President Obama arrived in South Africa on Friday and the big question mark hanging over the next few days of his trip is whether he will visit the ailing 94-year-old South African leader Nelson Mandela. "I don't need a photo-op," Obama said aboard Air Force One en route to Johannesburg on Friday. "And the last thing I want to do is to be in any way obtrusive at a time when the family is concerned about Nelson Mandela's condition." The AP notes: "Obama and Mandela have met just once, a hastily arranged meeting in a Washington hotel room in 2005 when Obama was a U.S. senator. … Since then, the two have spoken occasionally by telephone, including after the 2008 election, when Mandela called Obama to congratulate him on his victory."
Instead, Obama will not visit the hospital to meet with ailing civil rights icon Nelson Mandela, the White House announced Saturday.

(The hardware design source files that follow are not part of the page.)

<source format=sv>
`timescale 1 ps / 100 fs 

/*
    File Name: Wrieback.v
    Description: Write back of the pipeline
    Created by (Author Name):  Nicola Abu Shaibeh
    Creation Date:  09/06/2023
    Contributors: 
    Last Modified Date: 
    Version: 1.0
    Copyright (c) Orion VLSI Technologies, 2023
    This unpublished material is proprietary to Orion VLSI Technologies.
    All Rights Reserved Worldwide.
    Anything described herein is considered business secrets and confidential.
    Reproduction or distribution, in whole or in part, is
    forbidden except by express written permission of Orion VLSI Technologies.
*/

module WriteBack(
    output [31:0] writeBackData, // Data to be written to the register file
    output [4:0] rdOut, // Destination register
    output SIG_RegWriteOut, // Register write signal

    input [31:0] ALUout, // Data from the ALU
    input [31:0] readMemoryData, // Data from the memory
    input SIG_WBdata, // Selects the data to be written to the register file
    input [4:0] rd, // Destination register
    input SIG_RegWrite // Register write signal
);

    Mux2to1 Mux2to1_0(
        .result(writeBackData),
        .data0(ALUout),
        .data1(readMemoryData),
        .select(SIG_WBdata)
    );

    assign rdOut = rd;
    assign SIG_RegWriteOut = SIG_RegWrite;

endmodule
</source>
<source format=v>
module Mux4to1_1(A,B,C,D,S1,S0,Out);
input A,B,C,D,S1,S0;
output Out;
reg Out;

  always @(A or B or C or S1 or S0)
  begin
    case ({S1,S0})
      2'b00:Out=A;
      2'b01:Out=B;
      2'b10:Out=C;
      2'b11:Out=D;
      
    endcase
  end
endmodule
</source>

"Out of deference to Nelson Mandela's peace and comfort and the family's wishes, [the president and first lady] will not be visiting the hospital," the White House said.

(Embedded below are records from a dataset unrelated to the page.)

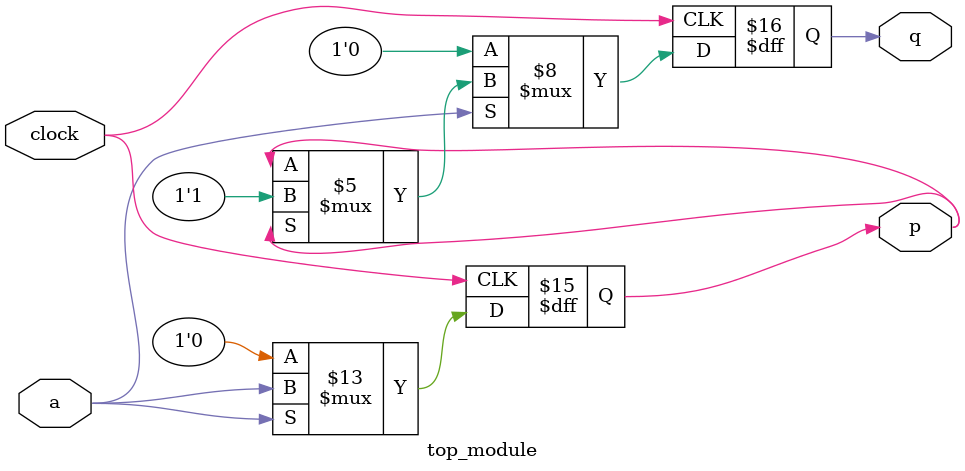
<source format=sv>
module top_module (
	input wire clock,
	input wire a, 
	output reg p,
	output reg q
);

always @(posedge clock) begin
	if (a == 1'b0) begin
		p <= 1'b0;
		q <= 1'b0;
	end else if (p == 1'b0) begin
		p <= a;
		q <= p;
	end else begin
		p <= a;
		q <= 1'b1;
	end
end

endmodule

</source>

The president and first lady will, however, meet privately with members of the Mandela family "to offer their thoughts and prayers at this difficult time."
Also on Saturday, Obama will meet with President Jacob Zuma of South Africa. On Sunday, he visits Robben Island, the former prison where Mandela was held and delivers remarks in Cape Town. On Monday, he travels to Tanzania and holds a news conference with President Jakaya Kikwete.
Former Arizona congresswoman Gabrielle Giffords and her astronaut husband, Mark Kelly, will hit the road next week to bring attention to their push for expanded background checks for gun purchasers -- a proposal that failed in the Senate in April. Giffords and Kelly, founders of the super PAC, Americans for Responsible Solutions, are about to embark on a seven-day, cross-country tour that will kick off the in Nevada on Monday and include stops in Alaska, Maine, New Hampshire, North Carolina, North Dakota and Ohio. "Gabby and I are excited to hit the road this summer and meet so many of the great Americans who are standing with us to fight for common-sense solutions to prevent gun violence and protect our rights," Kelly said in a statement announcing the tour. The schedule for the tour, which will take them to key states home to lawmakers they aim to persuade on the background check issue, is as follows: July 2: Alaska; July 3: North Dakota; July 4: Ohio; July 5: New Hampshire; July 6: Maine; July 7: North Carolina.